Esta notícia é interessante e intrigante. Parto sempre do princípio que os actores políticos são racionais e conhecem muito melhor a estrutura de custos e benefícios de uma decisão do que os "analistas" e "comentadores". Logo, quando não percebo uma decisão, tendo a concluir imediatamente que não tenho informação ou argúcia suficiente para a perceber. É este o caso: não entendo a posição de António Costa, logo, haverá qualquer coisa que não estou a ver bem.

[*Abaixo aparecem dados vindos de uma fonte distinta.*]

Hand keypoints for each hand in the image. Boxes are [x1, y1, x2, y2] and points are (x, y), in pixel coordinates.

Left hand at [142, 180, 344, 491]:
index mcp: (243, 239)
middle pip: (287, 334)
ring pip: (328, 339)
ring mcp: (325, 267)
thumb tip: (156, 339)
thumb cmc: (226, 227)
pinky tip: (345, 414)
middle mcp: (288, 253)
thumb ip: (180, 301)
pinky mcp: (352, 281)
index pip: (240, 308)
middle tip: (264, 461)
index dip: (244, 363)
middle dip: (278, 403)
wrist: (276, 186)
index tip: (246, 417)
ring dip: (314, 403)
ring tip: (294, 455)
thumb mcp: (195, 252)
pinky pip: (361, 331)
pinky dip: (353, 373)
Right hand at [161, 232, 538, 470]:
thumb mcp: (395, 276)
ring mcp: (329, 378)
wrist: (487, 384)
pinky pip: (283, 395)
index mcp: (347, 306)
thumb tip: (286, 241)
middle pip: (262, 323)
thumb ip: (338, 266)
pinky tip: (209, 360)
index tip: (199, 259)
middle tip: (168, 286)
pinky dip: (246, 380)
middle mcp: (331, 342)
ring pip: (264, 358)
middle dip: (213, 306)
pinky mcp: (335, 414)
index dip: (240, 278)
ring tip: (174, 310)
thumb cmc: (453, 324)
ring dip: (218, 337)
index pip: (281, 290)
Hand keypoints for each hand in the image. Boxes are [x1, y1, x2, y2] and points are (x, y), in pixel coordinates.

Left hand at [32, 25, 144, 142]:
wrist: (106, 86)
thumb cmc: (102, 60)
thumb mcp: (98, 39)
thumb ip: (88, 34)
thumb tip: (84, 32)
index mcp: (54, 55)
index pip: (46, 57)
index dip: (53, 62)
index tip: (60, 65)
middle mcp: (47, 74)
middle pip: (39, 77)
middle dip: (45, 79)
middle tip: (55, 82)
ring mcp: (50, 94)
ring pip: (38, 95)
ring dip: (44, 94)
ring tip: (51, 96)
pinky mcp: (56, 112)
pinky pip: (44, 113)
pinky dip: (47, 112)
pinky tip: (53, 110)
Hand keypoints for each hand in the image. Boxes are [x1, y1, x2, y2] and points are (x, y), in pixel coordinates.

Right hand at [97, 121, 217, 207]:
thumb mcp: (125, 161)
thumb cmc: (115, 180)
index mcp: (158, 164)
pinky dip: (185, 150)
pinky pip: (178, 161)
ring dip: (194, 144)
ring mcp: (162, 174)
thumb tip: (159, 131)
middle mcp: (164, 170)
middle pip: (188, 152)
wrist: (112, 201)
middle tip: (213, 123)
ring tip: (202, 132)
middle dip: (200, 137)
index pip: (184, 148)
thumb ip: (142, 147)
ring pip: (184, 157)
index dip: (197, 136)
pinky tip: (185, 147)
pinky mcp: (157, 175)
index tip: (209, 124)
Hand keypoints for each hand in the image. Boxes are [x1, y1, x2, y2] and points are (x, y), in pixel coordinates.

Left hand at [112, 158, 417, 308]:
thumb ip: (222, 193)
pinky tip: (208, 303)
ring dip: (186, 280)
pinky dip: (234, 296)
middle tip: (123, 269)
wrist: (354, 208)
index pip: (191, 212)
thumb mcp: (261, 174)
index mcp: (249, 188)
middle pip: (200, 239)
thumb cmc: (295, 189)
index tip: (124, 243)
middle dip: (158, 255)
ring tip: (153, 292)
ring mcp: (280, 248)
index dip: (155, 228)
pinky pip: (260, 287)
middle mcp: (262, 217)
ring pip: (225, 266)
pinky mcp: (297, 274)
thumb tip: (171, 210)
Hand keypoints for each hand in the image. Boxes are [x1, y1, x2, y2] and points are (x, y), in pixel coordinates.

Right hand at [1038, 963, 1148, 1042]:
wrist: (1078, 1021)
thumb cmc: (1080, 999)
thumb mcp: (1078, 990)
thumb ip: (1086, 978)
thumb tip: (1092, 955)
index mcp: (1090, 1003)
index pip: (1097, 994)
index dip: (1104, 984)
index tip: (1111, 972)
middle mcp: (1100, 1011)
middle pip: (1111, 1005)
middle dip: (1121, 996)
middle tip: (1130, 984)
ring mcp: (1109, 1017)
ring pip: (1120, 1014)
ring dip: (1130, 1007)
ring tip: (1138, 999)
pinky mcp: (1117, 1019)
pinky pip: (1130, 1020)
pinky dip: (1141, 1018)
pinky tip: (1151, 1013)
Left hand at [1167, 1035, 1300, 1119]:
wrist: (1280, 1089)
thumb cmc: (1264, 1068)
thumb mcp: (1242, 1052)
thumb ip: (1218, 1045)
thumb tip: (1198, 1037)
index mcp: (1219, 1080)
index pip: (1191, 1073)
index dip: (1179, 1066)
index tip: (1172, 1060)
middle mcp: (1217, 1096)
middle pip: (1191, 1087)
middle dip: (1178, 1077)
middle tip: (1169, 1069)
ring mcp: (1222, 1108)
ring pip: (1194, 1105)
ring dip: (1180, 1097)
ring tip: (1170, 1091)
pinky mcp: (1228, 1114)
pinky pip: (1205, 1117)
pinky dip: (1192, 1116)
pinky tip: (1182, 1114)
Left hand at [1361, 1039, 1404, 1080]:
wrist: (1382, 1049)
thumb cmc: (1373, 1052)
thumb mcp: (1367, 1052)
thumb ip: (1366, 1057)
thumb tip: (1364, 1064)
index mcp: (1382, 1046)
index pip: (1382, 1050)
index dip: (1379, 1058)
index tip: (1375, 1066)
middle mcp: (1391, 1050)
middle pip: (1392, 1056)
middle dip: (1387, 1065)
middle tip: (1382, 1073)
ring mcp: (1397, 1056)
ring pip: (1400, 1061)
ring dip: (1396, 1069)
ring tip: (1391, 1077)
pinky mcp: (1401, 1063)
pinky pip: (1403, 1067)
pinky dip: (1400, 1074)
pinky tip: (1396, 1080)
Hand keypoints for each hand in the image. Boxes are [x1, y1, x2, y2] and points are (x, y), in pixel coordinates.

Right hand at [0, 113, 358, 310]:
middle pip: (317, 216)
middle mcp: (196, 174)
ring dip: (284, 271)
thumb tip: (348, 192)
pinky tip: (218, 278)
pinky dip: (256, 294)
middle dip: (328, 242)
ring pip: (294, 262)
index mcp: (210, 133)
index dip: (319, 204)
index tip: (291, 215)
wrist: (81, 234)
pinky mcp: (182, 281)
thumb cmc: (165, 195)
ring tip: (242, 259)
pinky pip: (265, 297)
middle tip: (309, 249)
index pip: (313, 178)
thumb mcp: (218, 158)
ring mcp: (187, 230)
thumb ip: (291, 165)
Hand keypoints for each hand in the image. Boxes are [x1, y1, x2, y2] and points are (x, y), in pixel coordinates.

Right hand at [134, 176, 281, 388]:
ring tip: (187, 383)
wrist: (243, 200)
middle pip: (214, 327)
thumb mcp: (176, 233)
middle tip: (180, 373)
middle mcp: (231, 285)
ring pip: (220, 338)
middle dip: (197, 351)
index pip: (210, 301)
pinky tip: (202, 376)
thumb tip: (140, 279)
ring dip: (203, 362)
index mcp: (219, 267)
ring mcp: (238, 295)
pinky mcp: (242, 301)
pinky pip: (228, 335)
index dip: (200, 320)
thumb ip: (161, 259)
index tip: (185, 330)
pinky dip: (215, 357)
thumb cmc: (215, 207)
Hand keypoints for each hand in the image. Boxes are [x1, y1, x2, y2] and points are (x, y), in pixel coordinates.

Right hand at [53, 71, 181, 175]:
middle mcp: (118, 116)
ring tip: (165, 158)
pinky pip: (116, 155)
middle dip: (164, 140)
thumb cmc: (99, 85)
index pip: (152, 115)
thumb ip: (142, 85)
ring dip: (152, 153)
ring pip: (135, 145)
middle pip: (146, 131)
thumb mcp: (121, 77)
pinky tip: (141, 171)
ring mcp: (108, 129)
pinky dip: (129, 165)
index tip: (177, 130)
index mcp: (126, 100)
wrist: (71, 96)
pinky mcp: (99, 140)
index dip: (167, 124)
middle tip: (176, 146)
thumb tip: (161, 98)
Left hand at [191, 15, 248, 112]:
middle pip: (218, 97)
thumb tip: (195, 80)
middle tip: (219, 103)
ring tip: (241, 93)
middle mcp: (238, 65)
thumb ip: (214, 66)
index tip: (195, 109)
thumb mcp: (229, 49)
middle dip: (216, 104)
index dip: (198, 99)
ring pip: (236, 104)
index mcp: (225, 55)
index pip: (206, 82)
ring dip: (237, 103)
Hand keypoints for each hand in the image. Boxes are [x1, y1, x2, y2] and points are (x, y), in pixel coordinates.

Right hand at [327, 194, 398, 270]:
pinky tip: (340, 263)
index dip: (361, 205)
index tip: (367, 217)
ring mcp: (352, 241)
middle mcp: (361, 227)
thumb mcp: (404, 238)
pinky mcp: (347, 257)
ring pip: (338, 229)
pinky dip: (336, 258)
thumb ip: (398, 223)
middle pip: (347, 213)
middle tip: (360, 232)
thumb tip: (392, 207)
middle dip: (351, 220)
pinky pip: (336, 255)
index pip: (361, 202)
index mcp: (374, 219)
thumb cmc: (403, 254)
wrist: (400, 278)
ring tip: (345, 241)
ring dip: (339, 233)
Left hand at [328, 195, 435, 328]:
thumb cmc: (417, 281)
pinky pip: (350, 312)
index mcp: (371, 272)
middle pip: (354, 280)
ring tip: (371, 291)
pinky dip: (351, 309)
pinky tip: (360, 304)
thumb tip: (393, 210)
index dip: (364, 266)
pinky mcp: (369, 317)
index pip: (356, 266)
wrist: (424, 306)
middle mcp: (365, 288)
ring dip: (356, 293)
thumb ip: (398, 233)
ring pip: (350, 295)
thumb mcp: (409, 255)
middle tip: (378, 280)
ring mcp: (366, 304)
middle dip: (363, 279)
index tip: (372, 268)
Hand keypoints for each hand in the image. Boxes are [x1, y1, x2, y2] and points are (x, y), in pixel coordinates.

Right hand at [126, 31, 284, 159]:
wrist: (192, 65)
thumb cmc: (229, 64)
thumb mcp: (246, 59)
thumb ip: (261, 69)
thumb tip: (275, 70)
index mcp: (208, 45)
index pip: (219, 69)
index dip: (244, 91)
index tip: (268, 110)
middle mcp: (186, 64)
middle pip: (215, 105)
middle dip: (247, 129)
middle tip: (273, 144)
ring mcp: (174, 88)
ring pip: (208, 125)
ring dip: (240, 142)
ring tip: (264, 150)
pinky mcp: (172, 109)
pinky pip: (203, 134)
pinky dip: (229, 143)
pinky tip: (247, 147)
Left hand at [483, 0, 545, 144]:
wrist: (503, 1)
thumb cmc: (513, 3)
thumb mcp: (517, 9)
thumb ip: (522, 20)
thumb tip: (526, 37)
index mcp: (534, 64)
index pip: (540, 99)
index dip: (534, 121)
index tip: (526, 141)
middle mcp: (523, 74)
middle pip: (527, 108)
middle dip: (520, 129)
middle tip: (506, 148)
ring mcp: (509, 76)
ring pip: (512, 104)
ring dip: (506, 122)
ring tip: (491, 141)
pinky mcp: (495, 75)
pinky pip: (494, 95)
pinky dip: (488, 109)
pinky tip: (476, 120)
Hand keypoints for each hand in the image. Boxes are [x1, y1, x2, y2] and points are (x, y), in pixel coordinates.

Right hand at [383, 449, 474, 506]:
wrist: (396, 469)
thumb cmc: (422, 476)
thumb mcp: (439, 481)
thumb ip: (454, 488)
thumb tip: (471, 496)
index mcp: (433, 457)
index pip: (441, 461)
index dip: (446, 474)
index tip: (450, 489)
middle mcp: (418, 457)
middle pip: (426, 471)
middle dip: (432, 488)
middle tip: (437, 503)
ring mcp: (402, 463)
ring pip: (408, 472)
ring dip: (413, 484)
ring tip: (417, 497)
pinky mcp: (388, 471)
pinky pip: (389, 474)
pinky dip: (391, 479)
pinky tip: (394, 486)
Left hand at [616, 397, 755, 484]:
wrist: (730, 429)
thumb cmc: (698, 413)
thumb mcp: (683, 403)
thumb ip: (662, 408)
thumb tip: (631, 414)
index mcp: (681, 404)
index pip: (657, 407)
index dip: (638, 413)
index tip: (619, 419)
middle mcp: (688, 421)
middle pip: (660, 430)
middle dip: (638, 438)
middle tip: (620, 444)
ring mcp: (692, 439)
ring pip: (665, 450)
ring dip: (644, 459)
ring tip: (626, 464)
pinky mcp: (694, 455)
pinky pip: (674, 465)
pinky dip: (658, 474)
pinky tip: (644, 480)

O que me parecia que o "Não" tinha de fazer nesta campanha, e tem feito muito bem, é com que os eleitores não se limitem a ver neste referendo apenas uma decisão sobre a "despenalização do aborto", reenquadrando o tema de forma a que ele apareça como um referendo sobre o respeito pela vida, sobre a ordem social e moral onde queremos viver e sobre onde vai parar o dinheiro dos nossos impostos, por exemplo. E o "Não" teria também de sugerir, como tem feito, a existência de uma incerteza fundamental sobre o "day after" de uma vitória do "Sim": aumento do número de abortos, desregulação, abortos a passarem à frente de intervenções cirurgicas, despenalização "na prática" de abortos depois das 10 semanas, etc, etc, etc.
Isto parece-me uma boa estratégia a dois níveis. Por um lado, joga bem com o facto dos eleitores serem avessos ao risco: o que existe pode ser mau, mas se o que vem tanto pode ser melhor como pode ser pior, é melhor ficar como estamos. Por outro lado, como o "day after" de uma vitória do "Sim" pode ter várias configurações diferentes, importa que o eleitor o conceba como trazendo aquela que é a configuração mais radical de todas: o modelo de "período" - escolha livre ilimitada da mulher dentro de um determinado período de tempo - em vez de um modelo de "distress", em que, apesar da decisão última ser da mulher dentro de um determinado período e dessa decisão não ser penalizada, o aborto continua a ser visto como excepção e alguma espécie de aconselhamento ou mesmo dissuasão são obrigatórios, solução, de resto, comum na Europa. Visto à luz da primeira alternativa, o "Sim" pode aparecer aos eleitores como sendo demasiado extremista e radical, desmobilizando os moderados e reduzindo os votantes - como sucedeu em 1998 - aos "núcleos duros" de cada opção.
Nestas circunstâncias, sabendo como praticamente metade dos portugueses acha que a "vida" começa na concepção - mesmo que não vejam necessariamente essa vida como detentora dos mesmos direitos de uma pessoa humana - ou que a maioria dos portugueses acha que a escolha da mulher não pode ser ilimitada, o "Sim" teria de fazer duas coisas. Uma seria abandonar o discurso da "barriga é minha". Isso foi feito, apesar de tudo, com consideráveis rigor e disciplina. A outra seria tentar persuadir os eleitores - partindo do princípio que tal coisa é possível - que o "day after" de uma vitória do "Sim" não traria necessariamente incerteza, desregulação e radicalismo, mas sim uma solução que, apesar de tudo, poderia aparecer como moderada, de compromisso, e logo de equilíbrio e estável para o futuro. Que, uma vez mais, o poder político não iria usar o referendo apenas para se desresponsabilizar, obtendo uma decisão dos eleitores mas deixando depois o "day after" ao acaso. No passado, o "Não" sempre tomou muita atenção a este aspecto, explicando que, apesar de defender a manutenção da penalização, haveria no "day after" de uma vitória do "Não" um esforço em matéria de planeamento familiar e de apoio social.
António Costa, contudo, quer silêncio absoluto sobre o "day after". Do ponto de vista estrito do resultado do referendo, a decisão parece, à primeira vista, péssima. Mas é possível que António Costa ache que vitória do "Sim" está "no papo", ou que, apesar das dúvidas, é sempre preferível não se comprometer com nada que não saiba se vai querer cumprir. Ele lá saberá.